Renal Coalition - Our organizations represent patient advocates, health care providers and health professionals in all fifty states who are dedicated to improving the care of our nation's 350,000 individuals with end-stage renal disease (ESRD) and kidney transplant patients. We are proud of the fact that recognized indicators of quality of care for these patients have shown consistent improvements in the last seven years.

MedPAC Recommendation - The Medicare Payment Advisory Commission (MedPAC) recommended a 2.4% increase in dialysis reimbursement for 2003 in its March 2002 Report to Congress. The Renal Coalition is asking that you not only support MedPAC=s recommendation for 2003, but also champion the same increase for 2004, as the House passed bill only includes an insufficient 1.2% update (i.e. a $1.50 increase per treatment) for 2004 and does not include MedPAC=s recommended increase for 2003.

Costs are Rising, Medicare Reimbursement Is Declining - Like hospitals, dialysis facilities are treating an ever sicker and older patient population, facing severe nursing shortages and are experiencing inflationary costs for supplies and biologics. According to MedPAC, Medicare dialysis treatment reimbursement is on average 4% less than the cost of a treatment and as much as 14% less than the cost for small dialysis facilities found all over rural America. While Medicare reimbursement for a few separately billable drugs used to help off-set the losses on inadequate Medicare treatment payments, this situation has seriously deteriorated to the point that Medicare is now a break even proposition or even an over all loss for small rural providers. Given that Medicare is the primary payer for 80-90% of patients in any given dialysis facility, Medicare must become a fair and adequate payer.

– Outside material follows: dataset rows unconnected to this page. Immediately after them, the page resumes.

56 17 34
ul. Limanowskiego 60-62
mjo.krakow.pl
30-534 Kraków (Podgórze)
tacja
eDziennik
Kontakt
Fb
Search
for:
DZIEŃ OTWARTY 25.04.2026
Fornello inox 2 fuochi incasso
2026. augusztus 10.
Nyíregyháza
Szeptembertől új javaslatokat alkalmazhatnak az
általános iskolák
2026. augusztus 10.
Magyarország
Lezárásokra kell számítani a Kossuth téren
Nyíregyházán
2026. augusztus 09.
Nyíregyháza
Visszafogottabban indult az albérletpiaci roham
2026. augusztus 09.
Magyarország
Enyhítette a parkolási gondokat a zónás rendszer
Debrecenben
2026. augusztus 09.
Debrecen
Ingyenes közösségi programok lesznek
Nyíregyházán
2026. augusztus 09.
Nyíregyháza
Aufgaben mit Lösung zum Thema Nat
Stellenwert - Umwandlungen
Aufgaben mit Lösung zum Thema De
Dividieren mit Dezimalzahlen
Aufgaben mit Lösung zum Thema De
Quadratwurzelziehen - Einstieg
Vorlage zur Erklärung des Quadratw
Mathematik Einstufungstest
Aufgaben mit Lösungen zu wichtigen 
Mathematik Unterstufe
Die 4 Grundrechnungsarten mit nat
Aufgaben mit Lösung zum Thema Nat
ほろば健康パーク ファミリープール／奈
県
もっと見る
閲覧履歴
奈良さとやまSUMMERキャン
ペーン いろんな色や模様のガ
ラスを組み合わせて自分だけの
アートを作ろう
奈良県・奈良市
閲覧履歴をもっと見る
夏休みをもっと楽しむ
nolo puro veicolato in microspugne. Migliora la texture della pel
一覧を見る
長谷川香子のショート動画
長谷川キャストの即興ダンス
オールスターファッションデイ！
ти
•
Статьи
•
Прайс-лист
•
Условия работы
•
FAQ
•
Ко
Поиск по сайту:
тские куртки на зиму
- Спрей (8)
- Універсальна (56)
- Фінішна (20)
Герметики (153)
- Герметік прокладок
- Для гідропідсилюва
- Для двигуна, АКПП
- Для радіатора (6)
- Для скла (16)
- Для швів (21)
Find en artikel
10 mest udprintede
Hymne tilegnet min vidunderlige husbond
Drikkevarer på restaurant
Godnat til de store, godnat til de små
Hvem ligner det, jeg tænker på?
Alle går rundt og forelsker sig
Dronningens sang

Access to Care Threatened By Limited Nursing Supply - Unfortunately, dialysis providers who received no Medicare reimbursement increase in 2002 and have no update formula, have to compete with hospitals for staff. Hospitals received an increase in Medicare reimbursement in 2002 and are scheduled to receive Medicare updates over the next few years. Without an inflation increase for dialysis treatments, dialysis facilities will not be able to compete with hospitals and other providers for scarce qualified nurses. This situation has already begun to create access to care problems and will potentially affect quality of care if qualified nurses cannot be found. Based on a survey conducted by the American Nephrology Nurses= Association, the nursing shortage has resulted in dialysis facilities around the country limiting their capacity, which is a first step in decreasing access to this life-saving therapy. The survey found that some Medicare ESRD beneficiaries are forced to remain in the hospital longer because no dialysis facility in the area can take a new patient or they are required to travel much longer distances to find a dialysis facility that can treat them.

Medicare reimbursement for dialysis services is at a crossroads. Unless annual updates are provided to dialysis facilities, access to life sustaining dialysis treatments will be threatened as the number of Americans with chronic kidney failure is projected to increase to more than 660,000 by 2010.

The Renal Coalition urges you to support access to quality dialysis care by cosponsoring S. 1605, a bill introduced by Senators Conrad and Frist on updating dialysis reimbursement, and by informing Senate Finance Committee Chairman Baucus and Ranking Minority Member Senator Grassley that a 2.4% increase in 2003 and 2004 is a high priority for inclusion in any Medicare bill this year. Please respond to the Renal Coalition at 2011 Pennsylvania Ave. N.W., Suite 800, Washington D.C. 20006 with your position.

On behalf of the thousands of individuals with kidney failure and those who provide them with renal related care, we thank you in advance for any support you can offer in ensuring access to life-sustaining dialysis care.

Sincerely,

William F. Keane, M.D.
President
National Kidney Foundation

Shelley Clark
President
National Renal Administrators Association

Gail S. Wick
President
American Nephrology Nurses' Association

William F. Owens, Jr., M.D.
President
Renal Physicians Association

Karen M. Sendelback
Executive Director
American Kidney Fund



[This message has been edited by Gary Peterson (edited 02-19-2003).]